- **Work required**
Pick out each line in the items below that contains the word "right", and copy those lines.

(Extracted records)
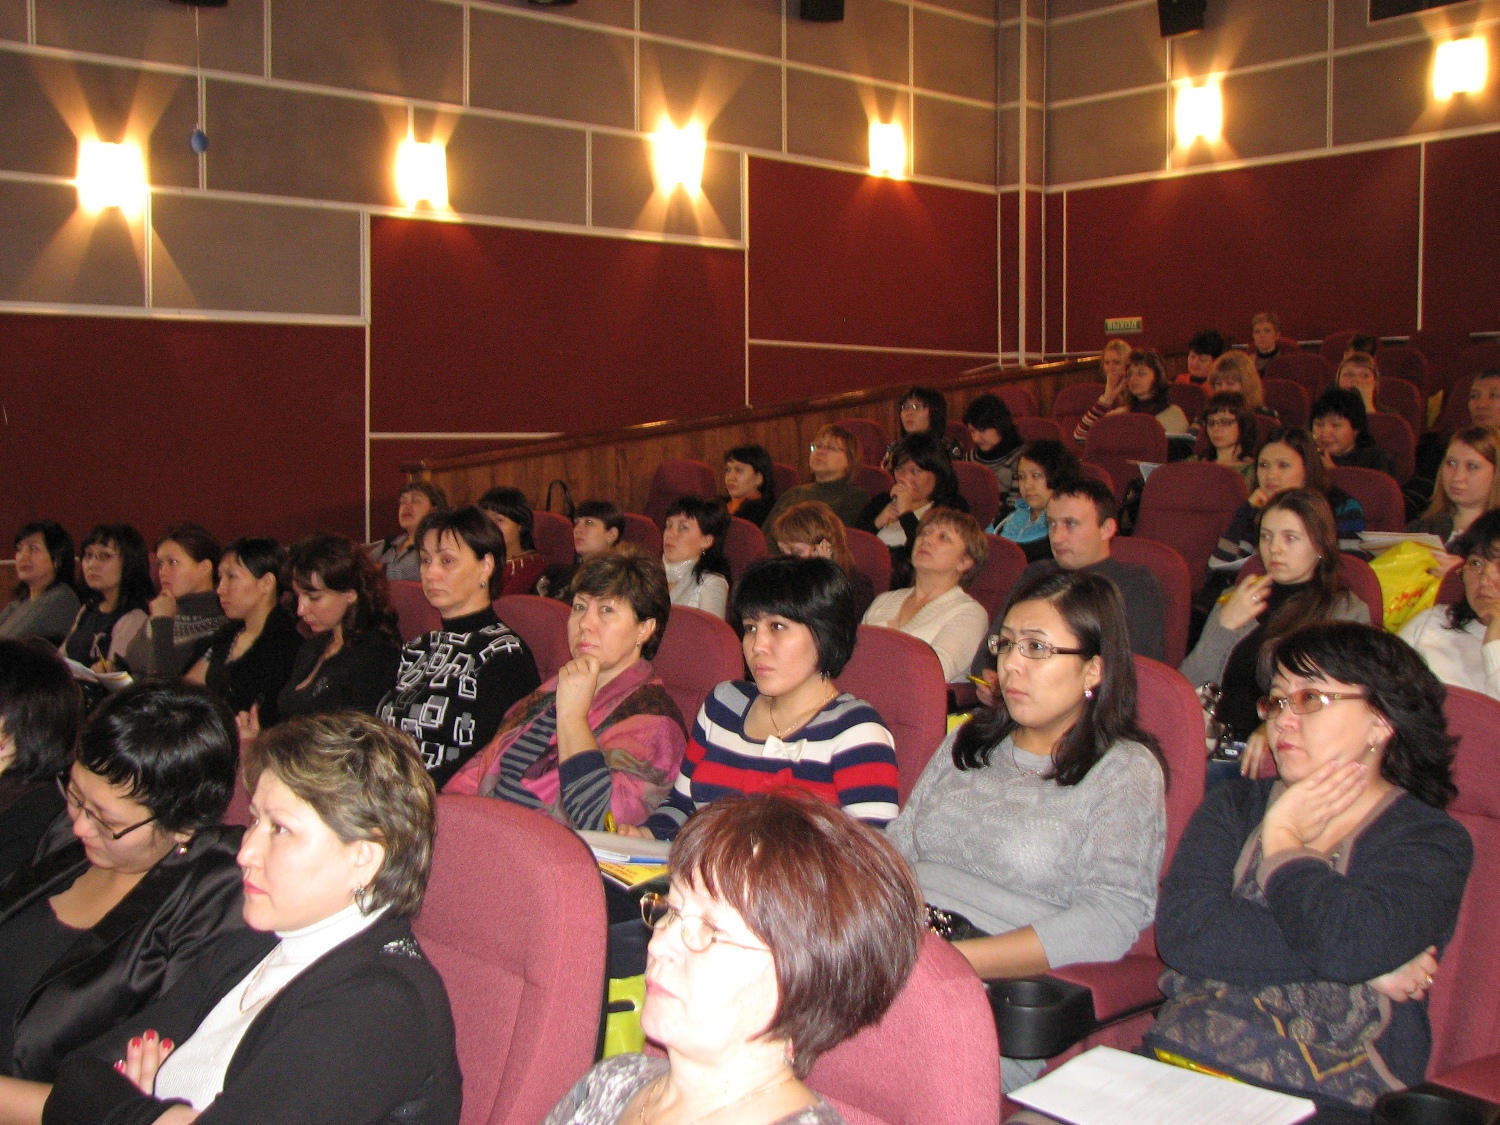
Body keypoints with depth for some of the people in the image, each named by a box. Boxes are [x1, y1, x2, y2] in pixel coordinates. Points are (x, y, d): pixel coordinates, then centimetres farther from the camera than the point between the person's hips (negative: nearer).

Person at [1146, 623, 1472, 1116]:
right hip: (1179, 1063, 1)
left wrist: (1282, 838, -1)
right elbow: (1182, 932, -4)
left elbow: (1353, 941, -17)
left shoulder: (1431, 841, 4)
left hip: (1325, 1098, -1)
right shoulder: (1233, 806, 13)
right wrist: (1365, 963, -7)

- **Solution to this problem**
right hip: (1179, 1063, 1)
right elbow: (1182, 932, -4)
right shoulder: (1233, 806, 13)
right wrist: (1365, 963, -7)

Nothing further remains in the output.